▶ Page extract:
___

Worse, the husband would then be in some kind of desperate erotic thrall for all eternity (there are few women these days who exude not just sexual confidence but also a dark expertise at the amatory arts, and Madame Sarkozy is of their number).
Afterwards he would be insane with longing for a repeat performance but Bruni would have moved on, without a backward glance, although remembering the episode might cause her to bare her pretty teeth and laugh. If she could be bothered to remember, of course. Few women can utter the phrase “it meant nothing” with conviction, but I expect Bruni doesn’t find it overly problematic.
This is the woman who finally saw off the ultra-tenacious Texan supermodel Jerry Hall, and who is said to have exerted such a pull on Hall’s then husband Mick Jagger that she in effect ended their marriage.
When she lived with Jean-Paul Enthoven, the French philosopher, she decided one day that she liked his (married) son Raphaël better, so off she went and nabbed him - naturellement - and had a child, Aurélien, with him for good measure. His enraged dumped wife, Justine Lévy, went on to write a bestselling novel in which a Bruni-like character is described as being “a praying mantis” with a “Terminator smile”. (British women think French women are the epitome of chic and desirability and that you might as well give up and go home; French women feel the same way about the Italians - Bruni, although she lives in France, is from Italy.)
Utterly unembarrassed, Bruni wrote a sexy song - she is a talented lyricist and sings like a latterday Juliette Gréco - about being madly in love and having amazing sex. Just in case anyone was in any doubt, she called the song Raphaël. It sounds so intimate that listening to it is like voyeurism.
Of course, old Raphaël was history the moment the possibility of being the first lady of France raised its Sarkozy-shaped head. The possibility was made fact with dazzling speed, since it seems that whatever Bruni wants, Bruni gets. She reeled him in like the expert she is and here we are.

___

▶ Recorded information:
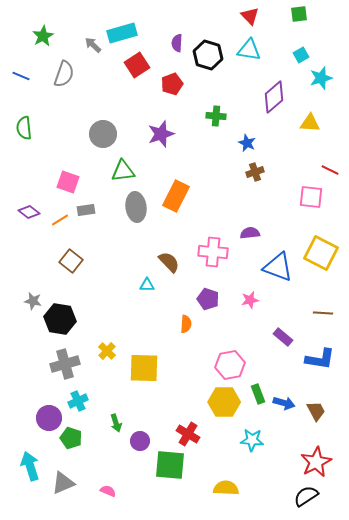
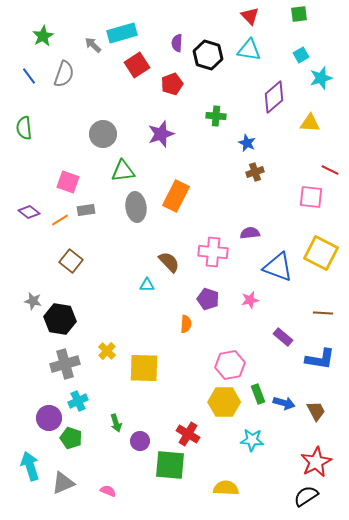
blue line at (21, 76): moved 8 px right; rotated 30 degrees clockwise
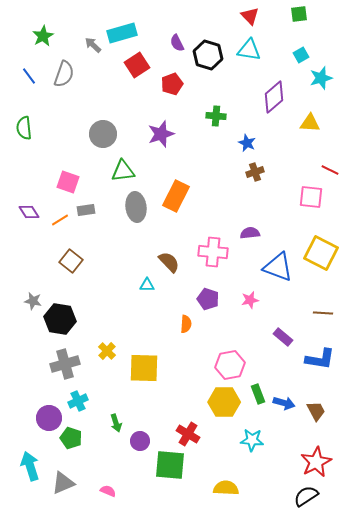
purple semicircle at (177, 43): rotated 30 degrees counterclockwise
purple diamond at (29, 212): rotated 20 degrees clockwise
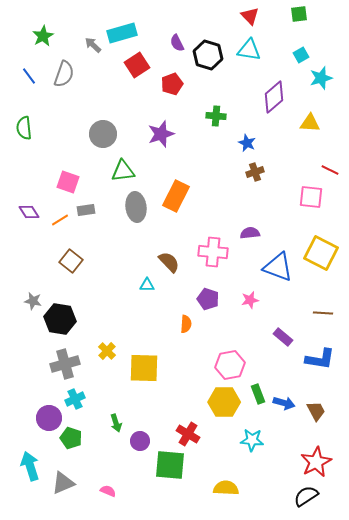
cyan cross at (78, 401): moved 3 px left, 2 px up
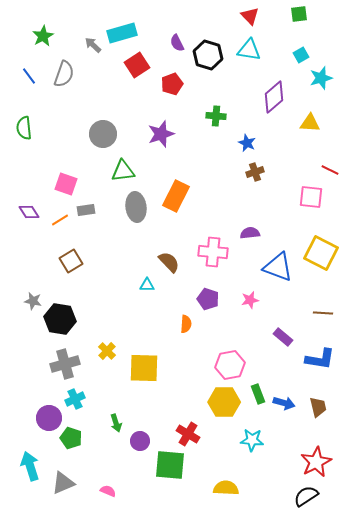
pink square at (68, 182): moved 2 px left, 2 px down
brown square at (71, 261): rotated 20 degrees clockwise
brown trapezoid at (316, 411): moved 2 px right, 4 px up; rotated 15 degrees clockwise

___

▶ What you will do: Summarize the piece about Bruni above in two sentences.

▶ Written solution: The piece portrays Bruni, Madame Sarkozy, as a woman of sexual confidence and dark expertise who moves on from lovers without a backward glance, and who is said to have drawn Mick Jagger so strongly that she in effect ended his marriage to Jerry Hall. It recounts how, while living with the philosopher Jean-Paul Enthoven, she went off with his married son Raphaël, had a child with him and wrote a song named after him, then dropped him once she had the chance to become first lady of France.